Kitzbühel
Skiweltcup in Tirol ist immer etwas Besonderes, trotzdem muss man von der alljährlichen Veranstaltung in Kitzbühel sicherlich noch gesondert sprechen. Es handelt sich hierbei wohl um das weltweit bekannteste Skirennen, das es jemals gegeben hat. Die Weltcuprennen in Kitzbühel, die auch unter der Bezeichnung Hahnenkammrennen bekannt sind, wurden erstmals im Jahr 1931 ausgetragen und verfügen daher – wie rasch ersichtlich wird – über eine enorme Tradition, wie sie sonst kaum wo angetroffen werden kann. Im Zeitraum zwischen 1932 und 1961 fanden auch Damenwettkämpfe statt, während es sich heute um eine traditionelle Veranstaltung im Weltcupkalender der Herren handelt.
Bereits seit längerer Zeit werden nun alljährlich drei Herren Weltcuprennen an einem Wochenende in Kitzbühel veranstaltet, was selbstverständlich auch in Sachen Organisation enormer Leistungen bedarf. Jahr für Jahr schafft es das Organisationskomitee, dass ein reibungsloser Ablauf gewährleistet werden kann. Angesichts der enormen Zuschauerzahlen bedarf es hierbei einer aussergewöhnlichen logistischen Arbeit, strömen doch an die Einhundert Tausend Besucher Jahr für Jahr zu den Skiweltcup Klassikern nach Kitzbühel. Zweifelsfrei haben alle drei Rennen ihre Besonderheiten und Reize, weshalb es sich sicherlich lohnt, einmal zu den Events aufzubrechen. Der Super-G am Freitag lebt dabei neben der spektakulären Streckenführung auch zweifelsfrei von seinen Siegern – allen voran Rekord Triumphator Hermann Maier.
Der traditionelle Slalom am Ganslernhang
Als Schlusspunkt werden alljährlich zwei Slalomdurchgänge am traditionellen Ganslernhang absolviert, wobei man in jüngster Vergangenheit auf Grund schlechter Schneebedingungen auch auf andere Strecken ausweichen musste. Hat der vergleichsweise junge Super-G mit Hermann Maier einen noch immer aktiven Rennläufer als Rekordsieger, so nimmt diesen Part beim ungleich traditionsreicheren Slalom die schwedische Skilegende Ingemar Stenmark ein, der zu seinen Glanzzeiten insgesamt fünf Mal als Schnellster im Ziel des Ganslernhangs ankam. Mit Marc Giradelli, Thomas Stangassinger oder Alberto Tomba befinden sich weitere Granden des Alpinen Skisports unter den Mehrfachsiegern am klassischen Ganslernhang.

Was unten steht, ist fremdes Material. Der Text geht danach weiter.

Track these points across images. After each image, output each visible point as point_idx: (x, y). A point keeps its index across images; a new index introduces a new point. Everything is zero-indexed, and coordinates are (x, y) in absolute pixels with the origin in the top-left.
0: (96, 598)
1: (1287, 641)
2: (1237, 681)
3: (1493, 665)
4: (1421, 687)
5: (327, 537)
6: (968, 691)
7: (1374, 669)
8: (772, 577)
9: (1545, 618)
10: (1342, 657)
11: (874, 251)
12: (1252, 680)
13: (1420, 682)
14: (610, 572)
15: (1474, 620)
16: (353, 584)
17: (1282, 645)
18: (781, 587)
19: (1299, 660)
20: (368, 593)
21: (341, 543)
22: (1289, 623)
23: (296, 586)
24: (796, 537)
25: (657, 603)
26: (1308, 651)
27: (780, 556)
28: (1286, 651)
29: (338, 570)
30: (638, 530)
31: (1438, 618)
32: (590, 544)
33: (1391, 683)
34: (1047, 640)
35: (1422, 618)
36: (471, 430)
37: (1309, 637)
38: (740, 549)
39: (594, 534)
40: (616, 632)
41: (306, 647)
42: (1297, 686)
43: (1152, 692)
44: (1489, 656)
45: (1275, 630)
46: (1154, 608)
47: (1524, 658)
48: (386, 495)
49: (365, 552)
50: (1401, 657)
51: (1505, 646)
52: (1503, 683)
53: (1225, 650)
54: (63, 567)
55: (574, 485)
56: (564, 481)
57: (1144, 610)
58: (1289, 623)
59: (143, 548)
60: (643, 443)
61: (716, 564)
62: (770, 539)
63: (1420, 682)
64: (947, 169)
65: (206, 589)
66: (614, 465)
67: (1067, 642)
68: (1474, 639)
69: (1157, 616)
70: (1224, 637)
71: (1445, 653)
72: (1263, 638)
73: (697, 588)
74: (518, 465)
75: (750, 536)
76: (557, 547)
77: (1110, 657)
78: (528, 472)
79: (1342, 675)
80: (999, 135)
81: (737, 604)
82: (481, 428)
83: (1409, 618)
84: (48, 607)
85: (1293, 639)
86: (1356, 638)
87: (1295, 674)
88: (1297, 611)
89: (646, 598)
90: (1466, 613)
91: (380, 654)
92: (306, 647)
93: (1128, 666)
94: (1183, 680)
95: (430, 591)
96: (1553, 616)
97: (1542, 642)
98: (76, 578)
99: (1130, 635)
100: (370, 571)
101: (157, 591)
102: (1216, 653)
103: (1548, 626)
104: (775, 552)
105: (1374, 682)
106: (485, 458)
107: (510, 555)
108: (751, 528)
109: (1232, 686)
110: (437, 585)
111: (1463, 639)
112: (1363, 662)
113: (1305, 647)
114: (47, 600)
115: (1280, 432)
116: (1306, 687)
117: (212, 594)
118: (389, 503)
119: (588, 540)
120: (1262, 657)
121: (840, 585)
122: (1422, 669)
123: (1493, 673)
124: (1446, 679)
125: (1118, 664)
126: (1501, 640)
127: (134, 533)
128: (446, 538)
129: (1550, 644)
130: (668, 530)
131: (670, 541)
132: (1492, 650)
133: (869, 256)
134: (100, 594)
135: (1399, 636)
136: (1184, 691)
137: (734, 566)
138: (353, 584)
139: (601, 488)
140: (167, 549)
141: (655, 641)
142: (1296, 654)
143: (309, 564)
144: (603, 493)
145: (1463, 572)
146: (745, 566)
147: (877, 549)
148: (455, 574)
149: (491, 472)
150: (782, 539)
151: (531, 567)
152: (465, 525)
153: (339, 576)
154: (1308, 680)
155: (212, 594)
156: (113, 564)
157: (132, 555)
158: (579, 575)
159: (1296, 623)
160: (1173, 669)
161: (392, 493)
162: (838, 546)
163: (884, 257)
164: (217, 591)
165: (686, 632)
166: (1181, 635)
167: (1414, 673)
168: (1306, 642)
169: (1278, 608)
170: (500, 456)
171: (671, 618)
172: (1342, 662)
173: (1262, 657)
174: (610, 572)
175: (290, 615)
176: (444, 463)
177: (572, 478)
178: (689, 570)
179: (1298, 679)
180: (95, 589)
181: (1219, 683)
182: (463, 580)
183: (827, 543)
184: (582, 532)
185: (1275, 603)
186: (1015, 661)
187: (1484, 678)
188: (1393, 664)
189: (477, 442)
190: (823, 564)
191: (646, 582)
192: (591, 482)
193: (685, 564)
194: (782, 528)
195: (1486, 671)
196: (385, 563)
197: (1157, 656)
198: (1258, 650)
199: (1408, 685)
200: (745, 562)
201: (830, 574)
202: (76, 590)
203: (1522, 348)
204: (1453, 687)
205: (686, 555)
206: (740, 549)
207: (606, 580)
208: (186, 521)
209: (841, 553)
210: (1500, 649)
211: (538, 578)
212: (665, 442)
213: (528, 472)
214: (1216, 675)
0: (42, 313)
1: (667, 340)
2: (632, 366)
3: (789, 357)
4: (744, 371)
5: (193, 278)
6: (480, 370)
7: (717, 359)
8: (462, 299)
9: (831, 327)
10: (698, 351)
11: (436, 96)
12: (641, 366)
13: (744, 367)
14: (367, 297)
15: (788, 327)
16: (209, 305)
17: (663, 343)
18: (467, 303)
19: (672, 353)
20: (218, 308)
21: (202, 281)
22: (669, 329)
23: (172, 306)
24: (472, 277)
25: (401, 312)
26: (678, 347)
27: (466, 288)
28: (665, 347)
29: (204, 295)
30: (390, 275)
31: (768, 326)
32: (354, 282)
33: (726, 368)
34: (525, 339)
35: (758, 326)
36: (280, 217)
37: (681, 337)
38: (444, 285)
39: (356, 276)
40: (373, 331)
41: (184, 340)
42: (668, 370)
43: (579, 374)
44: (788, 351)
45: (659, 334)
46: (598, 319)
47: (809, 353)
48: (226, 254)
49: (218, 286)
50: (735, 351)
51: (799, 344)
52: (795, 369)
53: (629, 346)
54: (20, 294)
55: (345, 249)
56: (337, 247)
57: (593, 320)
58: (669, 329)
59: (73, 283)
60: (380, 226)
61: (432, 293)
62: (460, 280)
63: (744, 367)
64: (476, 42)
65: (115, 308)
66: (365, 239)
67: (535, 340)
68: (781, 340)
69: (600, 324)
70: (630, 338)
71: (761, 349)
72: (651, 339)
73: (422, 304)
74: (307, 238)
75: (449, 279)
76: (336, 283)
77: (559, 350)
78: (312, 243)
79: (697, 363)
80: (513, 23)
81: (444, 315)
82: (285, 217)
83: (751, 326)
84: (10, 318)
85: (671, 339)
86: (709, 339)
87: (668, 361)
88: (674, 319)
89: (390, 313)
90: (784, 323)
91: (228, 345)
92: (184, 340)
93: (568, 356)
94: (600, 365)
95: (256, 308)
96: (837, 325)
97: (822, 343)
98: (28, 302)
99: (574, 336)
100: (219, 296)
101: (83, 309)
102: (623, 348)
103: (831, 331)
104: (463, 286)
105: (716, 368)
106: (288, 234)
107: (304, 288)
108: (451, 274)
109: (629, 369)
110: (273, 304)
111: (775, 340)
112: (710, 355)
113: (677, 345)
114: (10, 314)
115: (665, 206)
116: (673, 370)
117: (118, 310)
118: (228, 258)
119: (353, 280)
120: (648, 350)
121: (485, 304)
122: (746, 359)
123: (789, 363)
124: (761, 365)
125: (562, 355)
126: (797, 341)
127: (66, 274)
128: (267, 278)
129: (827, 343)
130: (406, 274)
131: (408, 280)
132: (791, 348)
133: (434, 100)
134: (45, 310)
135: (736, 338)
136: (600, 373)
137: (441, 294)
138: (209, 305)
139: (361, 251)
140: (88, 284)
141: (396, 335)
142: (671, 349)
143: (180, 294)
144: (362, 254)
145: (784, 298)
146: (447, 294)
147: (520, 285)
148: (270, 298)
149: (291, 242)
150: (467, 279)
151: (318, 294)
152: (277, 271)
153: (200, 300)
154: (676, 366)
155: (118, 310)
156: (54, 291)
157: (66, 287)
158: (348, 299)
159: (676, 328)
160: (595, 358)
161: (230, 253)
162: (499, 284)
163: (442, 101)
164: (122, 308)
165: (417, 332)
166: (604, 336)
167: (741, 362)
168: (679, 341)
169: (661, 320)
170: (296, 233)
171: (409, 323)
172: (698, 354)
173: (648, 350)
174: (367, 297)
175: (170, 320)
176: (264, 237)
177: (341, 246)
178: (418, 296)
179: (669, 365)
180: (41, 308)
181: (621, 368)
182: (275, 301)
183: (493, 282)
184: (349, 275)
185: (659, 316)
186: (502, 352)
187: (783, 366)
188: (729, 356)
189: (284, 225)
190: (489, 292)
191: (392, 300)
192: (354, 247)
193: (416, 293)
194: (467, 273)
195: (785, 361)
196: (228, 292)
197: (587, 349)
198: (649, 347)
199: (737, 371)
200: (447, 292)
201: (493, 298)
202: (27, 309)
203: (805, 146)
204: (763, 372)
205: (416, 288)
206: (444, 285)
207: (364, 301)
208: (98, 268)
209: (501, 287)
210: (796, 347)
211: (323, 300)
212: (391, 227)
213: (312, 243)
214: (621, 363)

Die klassische Abfahrt auf der Streif
Das, was der Skiveranstaltungen in Kitzbühel diese Besonderheit verleiht, ist zweifelsfrei die Abfahrt auf der Streif. Es handelt sich hierbei um die wohl spektakulärste Strecke, die der Skiweltcup zu bieten hat. Mit zahlreichen weiten Sprüngen sowie unglaublich steilen Hängen und welligem Terrain hat die klassische Abfahrt von Kitzbühel alles zu bieten, was ein Skirennen selektiv machen kann. Kombiniert mit dem enorm hohen Tempo, mit dem die Läufer über die vereiste Piste rasen, entsteht ein Rennen, wie man es sonst nirgendwo sehen kann. Nicht zuletzt diese Einmaligkeit ist es auch, die alljährlich eine Vielzahl an Besuchern aus dem In- und Ausland ins Bundesland Tirol lockt, um sich die Rennen einmal live vom Streckenrand oder dem Zielbereich aus anzusehen. Die Massen sorgen dabei für eine Stimmung, wie man sie sonst nur schwer antreffen kann. Jeder Läufer wird frenetisch angefeuert, wobei selbstverständlich der Großteil des Publikums auf einen österreichischen Sieger hofft. Aber jeder der Sportler, der die Streif unbeschadet übersteht, wird absolut zu Recht als wahrer Sieger gefeiert, was angesichts der Tatsache, dass auf dieser Strecke auch schon Karrieren mit verheerenden Stürzen ein jähes Ende fanden, rasch klar wird.
Als großer Sieger der Hahnenkammrennen wird traditionellerweise allerdings nicht der Triumphator der Abfahrt sondern der Sieger der Kombination bestehend aus Abfahrt und Slalom bezeichnet. Alles in allem handelt es sich jedoch bei allen Beteiligten angefangen von den Organisatoren über die Läufer bis hin zu den Zusehern um wahre Gewinner, weshalb die Skiweltcuprennen in Kitzbühel auch als absolut gelungener Event bezeichnet werden müssen.